Esta semana he impartido una charla sobre gestión de cambio: las implicaciones, motivaciones y necesidades.

Me he sentido cómoda haciéndola, y dando a conocer la evidencia que hoy en día supone un hecho automático que ocurre por el mero hecho de existir como empresa o como profesional liberal.

Hace años que la discusión giraba en torno a la externalización de servicios como un objeto de usar y tirar, y aún recuerdo que algún director de RRHH al hablar sobre ello me preguntaba irónicamente si lo que buscaba era echarlo: contratar mis servicios, entendía que provocaría eso, su despido automático.

Imagen libre: Banco Pixabay
En el debate posterior generado, que es cuando realmente llegan las conversaciones interesantes y de tú a tú, comentaba con un par de asistentes la diferenciación tan clara que supone hoy en día para muchas organizaciones dedicarse en cuerpo y alma a su negocio, dejando en manos de profesionales todo aquello que les pueda distraer, por que eso, también ayuda a definir tus objetivos, y al mismo tiempo a mejorar tu productividad como organización, y eso, es gestión de cambio también...

Hay muchas conexiones, e inter-relaciones que han dejado de tener una denominación exacta ni una función a priori reconocida, pero sin embargo, muy necesaria; una nueva vuelta de tuerca en el mercado actual son las sinergias que pasan de un mero nombre a la acción, reuniones a través de personas que de inicio sólo tienen un nexo en común, y que acaban ramificando, volviéndose grandes y con raíces muy asentadas que les permite moverse con mayor agilidad y soltura en entornos vetados o impensables para una única persona.

Aprender a conocer, a trabajar y gestionar emociones con desconocidos no es sencillo, pero si ya sabemos hacerlo a través de las visitas al cliente tradicional, ¿por qué iba a asustarnos hacerlo a través de las nuevas interacciones? 

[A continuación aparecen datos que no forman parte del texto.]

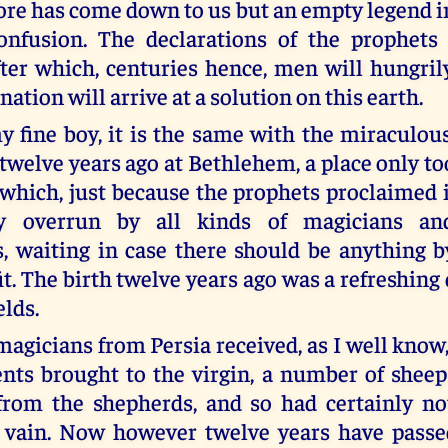
re has come down to us but an empty legend in
onfusion. The declarations of the prophets
fter which, centuries hence, men will hungril
nation will arrive at a solution on this earth.
y fine boy, it is the same with the miraculou
 twelve years ago at Bethlehem, a place only t
which, just because the prophets proclaimed i
ly overrun by all kinds of magicians an
s, waiting in case there should be anything 
it. The birth twelve years ago was a refreshin
elds.
agicians from Persia received, as I well know,
ents brought to the virgin, a number of sheep
from the shepherds, and so had certainly no
n vain. Now however twelve years have passe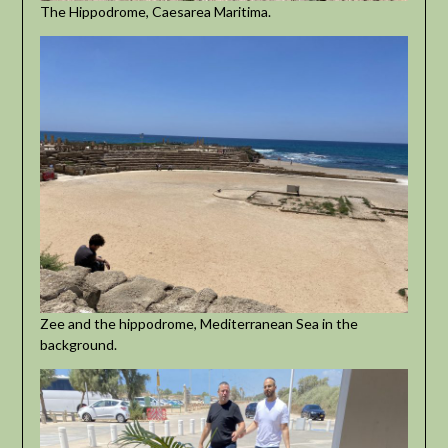
The Hippodrome, Caesarea Maritima.
Zee and the hippodrome, Mediterranean Sea in the
background.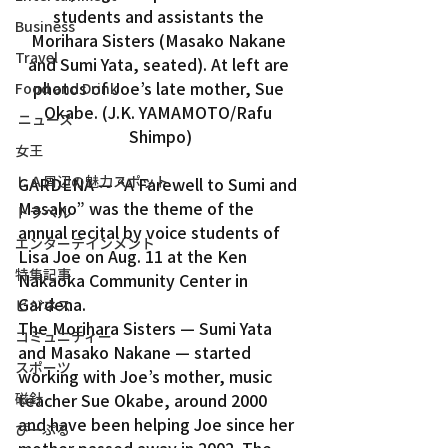
students and assistants the 
Business
Morihara Sisters (Masako Nakane 
Travel
and Sumi Yata, seated). At left are 
photos of Joe’s late mother, Sue 
Food and Drink
Okabe. (J.K. YAMAMOTO/Rafu 
ニュース
Shimpo)
女王
ＬＡ周辺の魅力スポット
GARDENA — “A Farewell to Sumi and 
Masako” was the theme of the 
トラベル
annual recital by voice students of 
エンターテインメント
Lisa Joe on Aug. 11 at the Ken 
特集記事
Nakaoka Community Center in 
Gardena.
ビジネス
The Morihara Sisters — Sumi Yata 
コミュニティー
and Masako Nakane — started 
スポーツ
working with Joe’s mother, music 
teacher Sue Okabe, around 2000 
磁針
and have been helping Joe since her 
ぴーぷる
mother passed away in 2002. The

En todos los casos la gestión de cambio empieza por uno mismo, y no por los demás, así que hablar sobre motivaciones, implicaciones y necesidades... es fácil, no? 

Una de las cosas más difícil de asumir para cualquier empresario o gestor de organización es implicarse en dicho cambio, y es lo básico para que funcione y el proceso tenga éxito...

Acostumbrados a un sistema de ordeno y mando, de gestión sin las emociones, es muy complejo para el cerebro volverse experto en neuromarketing que es la tendencia predominante, y al mismo tiempo, hacerse a la idea de que dar la palabra a quienes te rodean, no supone una pérdida de poder ni de respeto.

Conjugar todos esos elementos son los que empoderan a los equipos, pero al mismo tiempo, es la espada de damocles con la que una parte de la dirección aún tiene que trabajar para superar la incertidumbre de los tiempos en que vivimos.